Eine Frau mit kurzen Haaren und eine Frau mit langen blonden Haaren lächeln
Die dänische Schauspielerin und Regisseurin Mille Maria Dalsgaard (h.l.) ist designierte Intendantin von neuem theater und Thalia Theater in Halle, die sie ab August 2023 gemeinsam mit Mareike Mikat leiten wird. Bildrechte: Bühnen Halle/Falk Wenzel

Führungswechsel Neues Theater in Halle: Was Theater für die neue weibliche Doppelspitze bedeutet

09. Mai 2023, 04:00 Uhr

Die dänische Schauspielerin und Regisseurin Mille Maria Dalsgaard wird ab der Spielzeit 2023/2024 neue Intendantin des Schauspiels in Halle. Gemeinsam mit Mareike Mikat teilt sie sich die künstlerische Leitung des neuen theaters sowie des Thalia Kinder- und Jugendtheaters. Lange machten die Bühnen Halle mit Querelen Schlagzeilen, jetzt bricht mit dem weiblichen Führungsduo offenbar eine neue Ära an. Beide sprechen von Enthusiasmus am Haus und in der Stadt. Was sie vorhaben und wie gut sie den Einsatzort kennen, haben sie MDR KULTUR verraten.

Theater im Hier und Jetzt und für alle, das versprechen Mille Maria Dalsgaard und Mareike Mikat als neues Führungsduo für das Schauspiel in Halle. Im Gespräch mit MDR KULTUR verweisen beide auf den großen Enthusiasmus, der ihnen am Haus begegne – und in der Stadt, die sich etwa mit der Schaffung eines Zukunftszentrums "riesigen Aufgaben" gegenüber sehe, wie Mikat erklärt. "Alle wissen, dass auch wir viel vorhaben", sagt Daalsgard.

Im August 2023 treten beide die Nachfolge von Matthias Brenner an, die Dänin Dalsgaard als Intendantin und künstlerische Leiterin, Mikat als deren Stellvertreterin in einem neuen "partizipativen Modell".

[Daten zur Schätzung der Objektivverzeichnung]

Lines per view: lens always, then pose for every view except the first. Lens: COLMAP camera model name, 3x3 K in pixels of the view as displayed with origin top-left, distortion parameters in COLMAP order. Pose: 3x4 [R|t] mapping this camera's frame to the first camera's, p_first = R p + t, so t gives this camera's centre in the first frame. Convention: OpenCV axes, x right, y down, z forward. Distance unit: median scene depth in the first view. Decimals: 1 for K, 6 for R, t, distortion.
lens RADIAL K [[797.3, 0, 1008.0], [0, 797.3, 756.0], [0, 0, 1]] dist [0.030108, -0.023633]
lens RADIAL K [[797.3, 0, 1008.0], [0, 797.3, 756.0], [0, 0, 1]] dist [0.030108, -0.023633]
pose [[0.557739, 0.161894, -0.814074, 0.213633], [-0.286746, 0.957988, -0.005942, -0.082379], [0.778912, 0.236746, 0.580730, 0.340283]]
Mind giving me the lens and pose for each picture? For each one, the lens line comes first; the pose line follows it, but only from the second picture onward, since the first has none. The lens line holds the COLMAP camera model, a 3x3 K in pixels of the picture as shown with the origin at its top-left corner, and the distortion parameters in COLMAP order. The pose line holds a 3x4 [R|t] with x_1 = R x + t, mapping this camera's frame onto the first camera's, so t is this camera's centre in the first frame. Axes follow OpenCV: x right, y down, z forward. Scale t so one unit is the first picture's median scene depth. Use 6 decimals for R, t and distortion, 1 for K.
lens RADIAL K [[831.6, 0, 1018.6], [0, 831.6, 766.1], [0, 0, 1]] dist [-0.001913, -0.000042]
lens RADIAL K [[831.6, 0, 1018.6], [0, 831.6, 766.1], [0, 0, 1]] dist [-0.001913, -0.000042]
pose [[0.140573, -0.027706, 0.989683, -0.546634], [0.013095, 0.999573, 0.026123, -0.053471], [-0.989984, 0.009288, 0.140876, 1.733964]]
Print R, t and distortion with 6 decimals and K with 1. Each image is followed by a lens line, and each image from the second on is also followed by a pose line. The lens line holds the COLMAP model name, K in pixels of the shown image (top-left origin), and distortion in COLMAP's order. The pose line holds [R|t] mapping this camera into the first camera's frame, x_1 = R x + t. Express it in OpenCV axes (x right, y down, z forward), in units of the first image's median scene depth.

Aufgabenstellung: Schreiben Sie aus dem Artikel über das Schauspiel in Halle den Abschnitt von "Führungswechsel Neues Theater" bis "MDR KULTUR verraten." wortgetreu ab. Die Daten werden hier nicht gebraucht.

Ihre Antwort:
Führungswechsel Neues Theater in Halle: Was Theater für die neue weibliche Doppelspitze bedeutet

09. Mai 2023, 04:00 Uhr

Die dänische Schauspielerin und Regisseurin Mille Maria Dalsgaard wird ab der Spielzeit 2023/2024 neue Intendantin des Schauspiels in Halle. Gemeinsam mit Mareike Mikat teilt sie sich die künstlerische Leitung des neuen theaters sowie des Thalia Kinder- und Jugendtheaters. Lange machten die Bühnen Halle mit Querelen Schlagzeilen, jetzt bricht mit dem weiblichen Führungsduo offenbar eine neue Ära an. Beide sprechen von Enthusiasmus am Haus und in der Stadt. Was sie vorhaben und wie gut sie den Einsatzort kennen, haben sie MDR KULTUR verraten.